No insurance company is particularly going to want to provide insurance to someone who smokes and drinks heavily, and no home insurance company is going to be interested in insuring a property on a flood plain; these are the downsides of the insurance industry. The requirement to hit a certain level of base accomplishment means many people may avoid looking in to insurance, particularly if it is a relative unknown like pet insurance. After all, surely there’s thousands of hoops a pet insurance company may expect someone – and their well-trained pet – to jump through before providing even the basic level of coverage?

Well, yes and no.

Get Your Moneys Worth

Get Your Moneys Worth

It’s In The Small Print


Like all insurance companies, pet insurance companies will have a certain set of requirements they expect anyone taking out a policy to adhere to. Often, these policy are not even especially outlined; usually you’ll just have to tick a box saying you and your pet meet these basic requirements, so accepted as fact that are.

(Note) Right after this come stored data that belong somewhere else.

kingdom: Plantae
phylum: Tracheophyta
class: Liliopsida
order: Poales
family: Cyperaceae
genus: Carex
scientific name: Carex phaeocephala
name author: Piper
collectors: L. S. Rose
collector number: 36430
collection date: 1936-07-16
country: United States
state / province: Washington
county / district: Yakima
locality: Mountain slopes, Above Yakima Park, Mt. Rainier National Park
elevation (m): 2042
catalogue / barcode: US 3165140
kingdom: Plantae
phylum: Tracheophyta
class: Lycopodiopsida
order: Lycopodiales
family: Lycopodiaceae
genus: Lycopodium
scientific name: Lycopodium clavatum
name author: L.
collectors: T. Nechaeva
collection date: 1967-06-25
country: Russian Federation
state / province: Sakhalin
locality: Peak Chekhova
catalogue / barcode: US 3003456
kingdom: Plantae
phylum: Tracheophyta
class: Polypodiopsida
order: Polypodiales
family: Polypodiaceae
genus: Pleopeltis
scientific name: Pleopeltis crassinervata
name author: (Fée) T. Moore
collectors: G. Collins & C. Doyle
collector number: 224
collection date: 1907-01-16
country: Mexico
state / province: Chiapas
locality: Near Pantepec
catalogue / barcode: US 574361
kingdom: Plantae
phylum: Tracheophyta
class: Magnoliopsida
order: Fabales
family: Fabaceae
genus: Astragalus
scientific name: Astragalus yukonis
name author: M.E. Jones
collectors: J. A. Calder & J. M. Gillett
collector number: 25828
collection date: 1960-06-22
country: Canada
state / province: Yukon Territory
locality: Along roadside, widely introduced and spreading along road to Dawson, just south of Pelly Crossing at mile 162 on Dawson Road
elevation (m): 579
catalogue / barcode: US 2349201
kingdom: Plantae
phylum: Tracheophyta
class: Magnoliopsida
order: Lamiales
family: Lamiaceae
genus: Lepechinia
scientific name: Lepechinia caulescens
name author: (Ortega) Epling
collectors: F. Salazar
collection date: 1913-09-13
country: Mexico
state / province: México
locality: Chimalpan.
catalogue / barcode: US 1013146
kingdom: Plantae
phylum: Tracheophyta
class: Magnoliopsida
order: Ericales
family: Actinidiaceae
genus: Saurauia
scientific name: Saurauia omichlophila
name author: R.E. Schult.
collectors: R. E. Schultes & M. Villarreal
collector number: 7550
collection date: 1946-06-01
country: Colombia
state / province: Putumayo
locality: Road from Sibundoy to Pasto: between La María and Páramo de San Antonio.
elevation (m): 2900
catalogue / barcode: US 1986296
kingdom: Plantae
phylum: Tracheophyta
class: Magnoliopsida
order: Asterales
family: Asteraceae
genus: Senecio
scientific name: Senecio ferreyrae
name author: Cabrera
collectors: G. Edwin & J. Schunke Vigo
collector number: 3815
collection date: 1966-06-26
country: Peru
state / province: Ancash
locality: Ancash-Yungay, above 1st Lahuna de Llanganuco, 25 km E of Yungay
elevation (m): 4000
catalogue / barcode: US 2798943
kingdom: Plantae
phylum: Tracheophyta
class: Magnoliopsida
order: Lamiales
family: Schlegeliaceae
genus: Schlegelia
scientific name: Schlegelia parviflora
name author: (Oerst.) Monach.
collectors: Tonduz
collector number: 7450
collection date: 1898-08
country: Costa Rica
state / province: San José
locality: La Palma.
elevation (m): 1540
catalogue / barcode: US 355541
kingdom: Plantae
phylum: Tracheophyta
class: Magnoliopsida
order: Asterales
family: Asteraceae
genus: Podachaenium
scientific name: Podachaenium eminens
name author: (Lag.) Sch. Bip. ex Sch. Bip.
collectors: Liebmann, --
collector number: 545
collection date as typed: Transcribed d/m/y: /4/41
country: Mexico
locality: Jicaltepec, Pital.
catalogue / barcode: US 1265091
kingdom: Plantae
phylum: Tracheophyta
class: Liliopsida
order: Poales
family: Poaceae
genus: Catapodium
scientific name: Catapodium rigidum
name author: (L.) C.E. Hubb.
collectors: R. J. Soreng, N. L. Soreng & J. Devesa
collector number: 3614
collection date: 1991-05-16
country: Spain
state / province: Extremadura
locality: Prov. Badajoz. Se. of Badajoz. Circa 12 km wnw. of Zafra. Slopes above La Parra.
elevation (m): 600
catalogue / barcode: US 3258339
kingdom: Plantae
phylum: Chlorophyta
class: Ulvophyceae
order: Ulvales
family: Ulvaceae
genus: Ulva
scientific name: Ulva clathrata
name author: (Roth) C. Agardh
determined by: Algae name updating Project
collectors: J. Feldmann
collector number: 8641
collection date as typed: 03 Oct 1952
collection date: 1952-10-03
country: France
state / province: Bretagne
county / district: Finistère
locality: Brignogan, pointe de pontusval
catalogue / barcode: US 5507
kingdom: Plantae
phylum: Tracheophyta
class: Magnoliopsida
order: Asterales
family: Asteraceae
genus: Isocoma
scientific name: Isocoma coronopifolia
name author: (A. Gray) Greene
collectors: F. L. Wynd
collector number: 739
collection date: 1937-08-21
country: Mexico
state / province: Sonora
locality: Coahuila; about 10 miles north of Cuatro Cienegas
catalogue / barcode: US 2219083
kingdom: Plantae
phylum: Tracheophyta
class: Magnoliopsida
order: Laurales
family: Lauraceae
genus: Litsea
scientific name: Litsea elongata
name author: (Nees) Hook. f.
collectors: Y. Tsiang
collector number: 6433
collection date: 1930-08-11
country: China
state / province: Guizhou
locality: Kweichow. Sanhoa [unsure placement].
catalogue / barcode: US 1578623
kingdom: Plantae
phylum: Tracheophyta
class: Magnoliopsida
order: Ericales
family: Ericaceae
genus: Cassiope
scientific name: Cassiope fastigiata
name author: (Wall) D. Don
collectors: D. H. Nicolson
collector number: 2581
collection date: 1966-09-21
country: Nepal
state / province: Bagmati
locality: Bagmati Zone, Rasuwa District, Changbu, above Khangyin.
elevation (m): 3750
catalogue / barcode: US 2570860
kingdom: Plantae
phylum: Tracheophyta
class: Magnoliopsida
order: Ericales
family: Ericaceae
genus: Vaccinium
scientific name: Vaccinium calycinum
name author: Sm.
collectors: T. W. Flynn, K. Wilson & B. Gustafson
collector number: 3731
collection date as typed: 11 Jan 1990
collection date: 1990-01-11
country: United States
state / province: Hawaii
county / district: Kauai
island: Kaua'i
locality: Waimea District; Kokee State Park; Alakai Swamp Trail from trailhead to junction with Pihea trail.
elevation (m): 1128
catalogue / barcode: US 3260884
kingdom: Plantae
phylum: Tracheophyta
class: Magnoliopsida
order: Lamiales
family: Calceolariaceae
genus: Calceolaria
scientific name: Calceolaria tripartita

However, if you do tick that box and for some reason you don’t meet one of the requirements, your insurance is invalid. Worse still, if you do succeed in making a claim and it is then found out you had lied on the form (and just “not realising” is the same as lying in this circumstance), then you could be prosecuted for insurance fraud.


Base Expectations


Thankfully, the base expectations are something that most pet owners will do automatically.

Almost Always Required

– Regular vaccinations. Your pet will be required to be vaccinated, and to have yearly boosters. If you haven’t had this done yet, do it now. If there are financial problems standing in your way, talk to your vet; often some kind of credit system can be set up to allow you to pay a little each month towards the cost of vaccinations.

– Under the age of 15. If your pet is over the age of 15, you will probably need a very specialist policy (and it will probably be rather expensive also). Scrutinise the small print of any policy you are considering to see if it applies.

– Your animal. You will only be allowed to insure an animal that is in your possession, and living in your home with you for at least 80% of the week. If you have doubts about this, discuss it with your potential insurer; you may find they can make suitable arrangements if, for example, you share the pet. However, the pet will only be covered when in your care.


Sometimes Required

– Regular flea, tick and worm treatment. It’s a good idea to keep your pet up to date with these treatments anyway, but some policies may stipulate this is done regularly. Keep receipts of any wormers and flea treatments you buy so you can prove the treatments have been done if your policy includes this caveat.

– Neutering. If your pet is not neutered, expect to pay more for your policy or perhaps be denied insurance at all. Please note, this does not apply to professional breeders (though you would need a specialist policy regardless).


Whatever it takes to make your pet eligible for insurance, it’s still well worth it in the long run.